The core of Piketty’s argument lies in Chapters 7 through 12 of Capital in the Twenty-First Century, laid out over 240 pages. Those chapters comprise Part Three of the book, the title of which is “The Structure of Inequality.” In the complex and nuanced series of arguments in that part of the book, Piketty identifies several factors that contribute to the overall structure of inequality, and explores the relative impact of those factors in various historical circumstances. Topics include the role of the initial distribution of wealth, the role of inherited wealth, the contemporary rise of supersalaries and the causes of that rise, the role played by differences in the rates of savings achieved by different deciles in the income distribution, the role of differences in the rates of return on capital that go to different kinds of wealth-owners, and the role of the global competition for capital. It is stunning that a paper with the august reputation of the Financial Times would start throwing down polemical thunderbolts of critical destruction while remaining so ignorant of the contents of the book they are criticizing.
Where does this term “iron law” come from? Not from Piketty. But of course, that is a phrase used by Marx in his account of wages. If I didn’t know better, I might think that the Financial Times was attempting to smear Piketty by publicly attributing to him Marxist phraseology that he does not use.
The Financial Times also makes a crucial appeal to authority in yesterday’s piece:
The theoretical argument that wealth inequalities are likely to rise if growth rates are weak is also dubious. As Prof Lawrence Summers has argued, there are deep questions regarding the likely return to capital in coming decades and whether it will be reinvested to provide a rentier income.

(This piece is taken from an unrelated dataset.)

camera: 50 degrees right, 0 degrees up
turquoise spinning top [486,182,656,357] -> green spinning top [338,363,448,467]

But while there may indeed be deep questions about aspects of Piketty’s discussion of the rate of return to capital under conditions of low growth, there are also some serious flaws in Summers’s understanding of Piketty’s argument. Summers errs in his reading of what Piketty says about the dynamics of wealth-to-income ratios, and also in attributing to Piketty the idea that capital returns must be fully reinvested in order for capital income phenomena to drive an increase in inequality.

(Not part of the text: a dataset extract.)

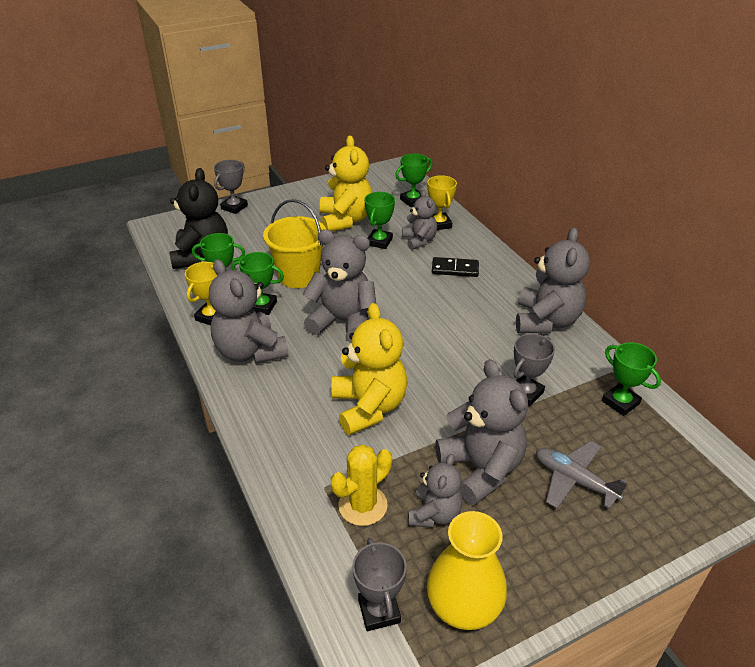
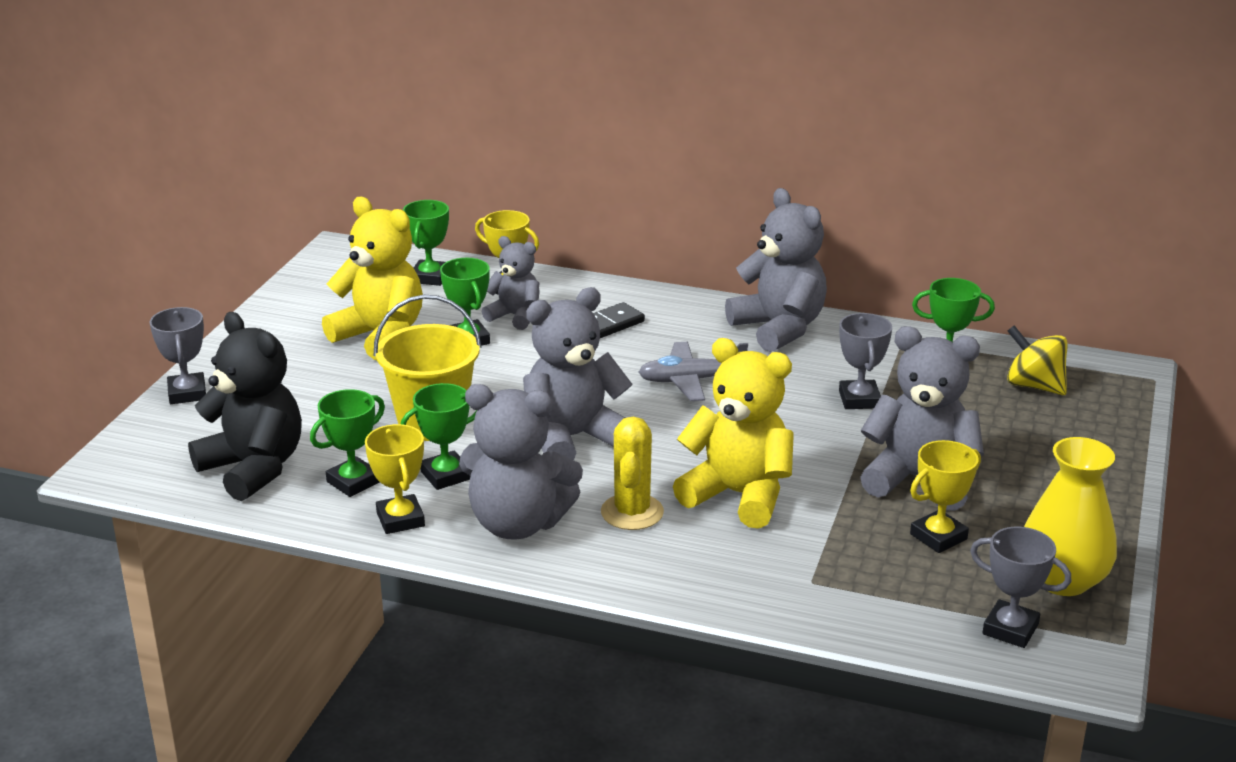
camera: 45 degrees left, 10 degrees down
yellow cactus [331,445,392,526] -> yellow cactus moved to [601,417,664,530]
grey teddy bear [409,454,462,528] -> yellow trophy [910,440,981,553]
grey plane [536,441,628,509] -> grey plane moved to [639,342,748,401]
none -> yellow spinning top [1007,325,1068,395]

The problems I am pointing out with the Times’s representations do not pertain to theoretical exceptions or hidden and obscure reservations buried in the footnotes and appendices to Piketty’s work. I’m talking about the main line of Piketty’s argument, an argument which is set out with great care over many pages and is intelligible to any attentive and diligent reader.

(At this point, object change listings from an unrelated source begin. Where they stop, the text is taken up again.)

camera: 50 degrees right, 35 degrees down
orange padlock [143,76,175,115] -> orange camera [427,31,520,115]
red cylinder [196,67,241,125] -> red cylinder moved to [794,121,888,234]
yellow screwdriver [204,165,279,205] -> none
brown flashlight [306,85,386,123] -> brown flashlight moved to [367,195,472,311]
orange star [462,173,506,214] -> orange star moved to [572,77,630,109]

Because they are under the grossly mistaken impression that Piketty has announced an “iron law” according to which inequality should be always and everywhere increasing under capitalism, the Financial Times seems to believe that having discovered that wealth might not be increasing rapidly in the UK during the past 40 years, Piketty’s arguments now totter on the brink of collapse. This suggestion is very remote from reality, and is indeed a crude error, on the order of believing that climate science has announced an “iron law” of temperature increase in all industrialized countries, and thereby concluding from a period of stable temperatures in one country that the results of climate science are now all in doubt.
The Financial Times is to be commended for carrying out an exhaustive study of Piketty’s data. But they really need to do much more homework before infesting the minds of their readership with wild and ill-informed claims about the impact of those results on Piketty’s core arguments.